▶ [Actions to take]
[1] Using the article on the Indian Supreme Court ruling on gay sex below, decide whether each statement (a), (b) and (c) agrees with the article. Answer yes or no for each, quoting the words that decide it.

(a) The Supreme Court of India corrected its earlier ruling in under five years.
(b) The ruling came from a bench of seven judges.
(c) The judgement is 493 pages long.
[2] Answer these questions from the article on the Indian Supreme Court ruling on gay sex below.
(a) Who headed the constitutional bench?
(b) On what day and date did the LGBT community celebrate its victory?
(c) How long did the United States Supreme Court take to decriminalize consensual sex between homosexuals?

▶ [Reading text]

···

Unlike the United States Supreme Court which took at least 17 years to decriminalise consensual sex between homosexuals, the Supreme Court of India corrected its precedent ruling of criminalising gay sex within four years. The landmark and historic ruling of the constitutional bench, headed by the Chief Justice of India, has been lauded across the country.

In their concurring opinion, the five judges have not only recognised the right to a dignified life of gay and lesbian citizens of India but have set the stage for more historic rulings for the LGBT community.


“It is difficult to right the wrongs of history. But we can certainly set the course for the future” – this observation of the SC is indeed significant.

The LGBT community celebrated its victory on Thursday, September 6, after the ruling was pronounced, but it was just their first step to acceptance in society as the community still has a long path to conquer. Now, it has to struggle further but hopefully not for decades as the landmark pronouncement of the apex court has paved the way for the betterment of the community.

The 493 page judgement, states, “Gays and lesbians, transgenders and bisexuals continue to be denied a truly equal citizenship seven decades after Independence. The law has imposed upon them a morality which is an anachronism. We, therefore, declare that LGBT groups are entitled to the protection of equal laws, and are entitled to be treated in society as human beings without any stigma being attached to any of them.”

···

▶ [Supplied information]
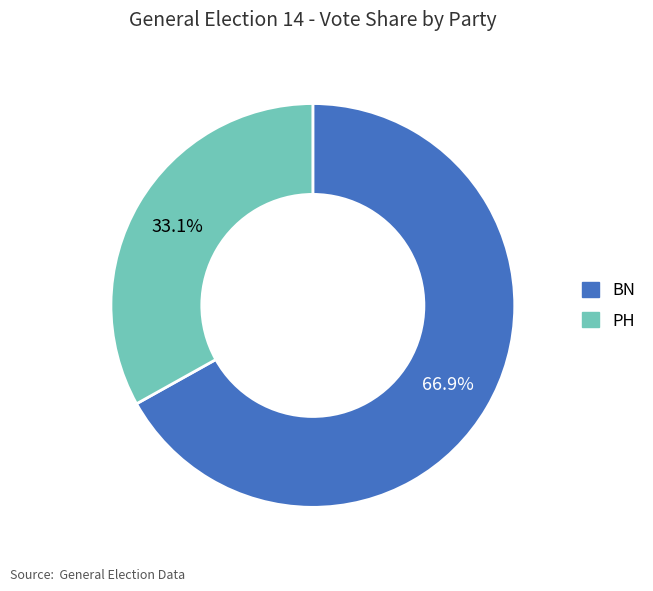

Does any single category account for the majority?

Yes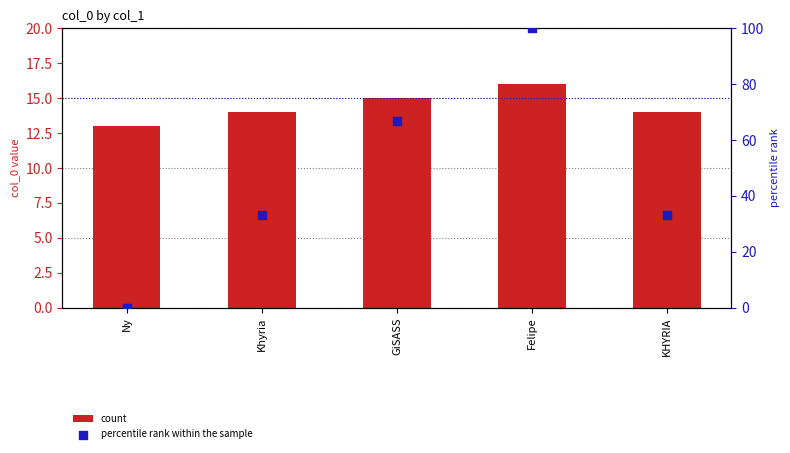

Which series reaches the minimum Y coordinate?

percentile rank within the sample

···

▶ [Exercise solutions]
[1]
(a) Yes: "corrected its precedent ruling of criminalising gay sex within four years"
(b) No: "the five judges have not only recognised the right to a dignified life"
(c) Yes: "The 493 page judgement"

[2]
(a) The Chief Justice of India
(b) Thursday, September 6
(c) At least 17 years